— What you need to do —
Copy the text read from each of the entries below word for word, and leave the pictures out of your answer.
* * * * *
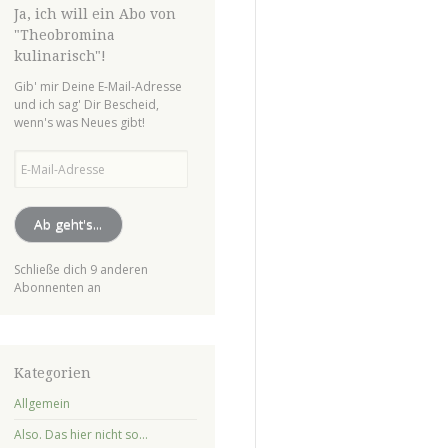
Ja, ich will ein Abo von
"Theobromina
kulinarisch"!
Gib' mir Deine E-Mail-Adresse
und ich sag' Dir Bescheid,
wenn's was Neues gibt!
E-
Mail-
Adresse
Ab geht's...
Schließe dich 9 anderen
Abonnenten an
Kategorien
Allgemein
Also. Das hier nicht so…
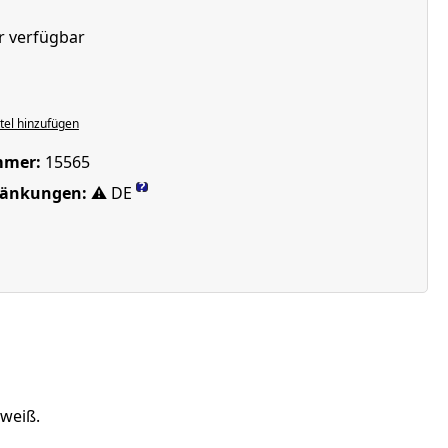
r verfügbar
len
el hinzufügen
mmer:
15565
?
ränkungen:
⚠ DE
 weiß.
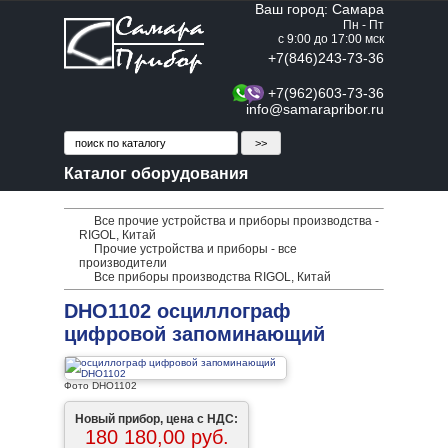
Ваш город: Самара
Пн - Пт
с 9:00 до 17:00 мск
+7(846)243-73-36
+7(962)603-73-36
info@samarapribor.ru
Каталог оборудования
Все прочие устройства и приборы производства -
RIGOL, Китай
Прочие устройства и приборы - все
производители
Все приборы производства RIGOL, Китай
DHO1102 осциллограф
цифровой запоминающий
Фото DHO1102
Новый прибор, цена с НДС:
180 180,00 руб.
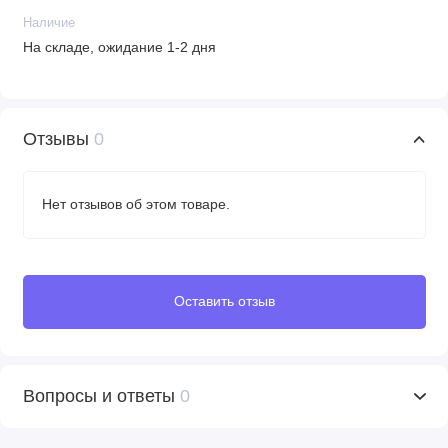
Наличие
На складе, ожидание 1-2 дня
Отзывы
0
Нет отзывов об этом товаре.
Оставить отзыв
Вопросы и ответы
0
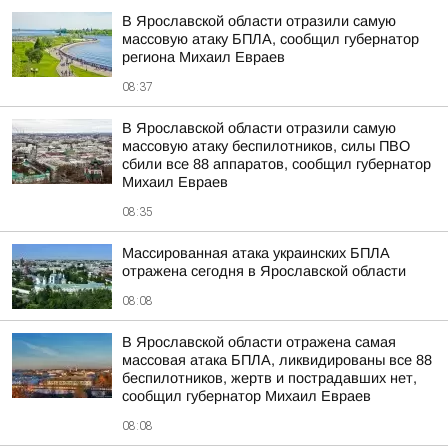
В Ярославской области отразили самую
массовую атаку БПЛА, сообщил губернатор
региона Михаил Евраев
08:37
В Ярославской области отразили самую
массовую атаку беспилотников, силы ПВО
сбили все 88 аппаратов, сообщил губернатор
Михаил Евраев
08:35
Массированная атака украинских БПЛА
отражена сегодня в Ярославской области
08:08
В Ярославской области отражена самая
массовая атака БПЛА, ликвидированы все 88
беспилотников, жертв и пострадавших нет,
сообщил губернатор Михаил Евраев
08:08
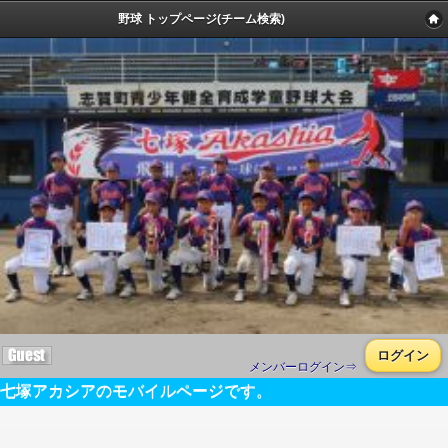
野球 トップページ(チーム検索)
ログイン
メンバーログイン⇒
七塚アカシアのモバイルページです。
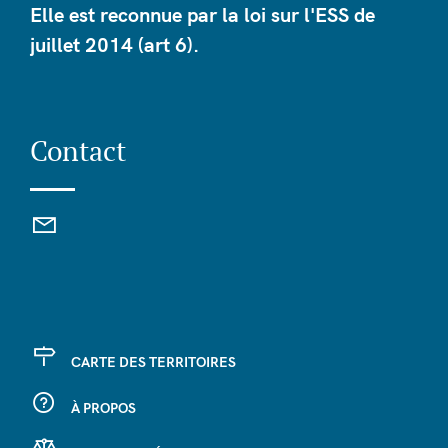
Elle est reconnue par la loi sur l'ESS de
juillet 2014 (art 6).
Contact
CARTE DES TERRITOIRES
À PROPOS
* * * * *
— Exercise response —
Ja, ich will ein Abo von
"Theobromina
kulinarisch"!
Gib' mir Deine E-Mail-Adresse
und ich sag' Dir Bescheid,
wenn's was Neues gibt!
E-
Mail-
Adresse
Ab geht's...
Schließe dich 9 anderen
Abonnenten an
Kategorien
Allgemein
Also. Das hier nicht so…
r verfügbar
len
el hinzufügen
mmer:
15565
?
ränkungen:
⚠ DE
 weiß.
Ваш город: Самара
Пн - Пт
с 9:00 до 17:00 мск
+7(846)243-73-36
+7(962)603-73-36
info@samarapribor.ru
Каталог оборудования
Все прочие устройства и приборы производства -
RIGOL, Китай
Прочие устройства и приборы - все
производители
Все приборы производства RIGOL, Китай
DHO1102 осциллограф
цифровой запоминающий
Фото DHO1102
Новый прибор, цена с НДС:
180 180,00 руб.
Наличие
На складе, ожидание 1-2 дня
Отзывы
0
Нет отзывов об этом товаре.
Оставить отзыв
Вопросы и ответы
0
В Ярославской области отразили самую
массовую атаку БПЛА, сообщил губернатор
региона Михаил Евраев
08:37
В Ярославской области отразили самую
массовую атаку беспилотников, силы ПВО
сбили все 88 аппаратов, сообщил губернатор
Михаил Евраев
08:35
Массированная атака украинских БПЛА
отражена сегодня в Ярославской области
08:08
В Ярославской области отражена самая
массовая атака БПЛА, ликвидированы все 88
беспилотников, жертв и пострадавших нет,
сообщил губернатор Михаил Евраев
08:08
野球 トップページ(チーム検索)
ログイン
メンバーログイン⇒
七塚アカシアのモバイルページです。
Elle est reconnue par la loi sur l'ESS de
juillet 2014 (art 6).
Contact
CARTE DES TERRITOIRES
À PROPOS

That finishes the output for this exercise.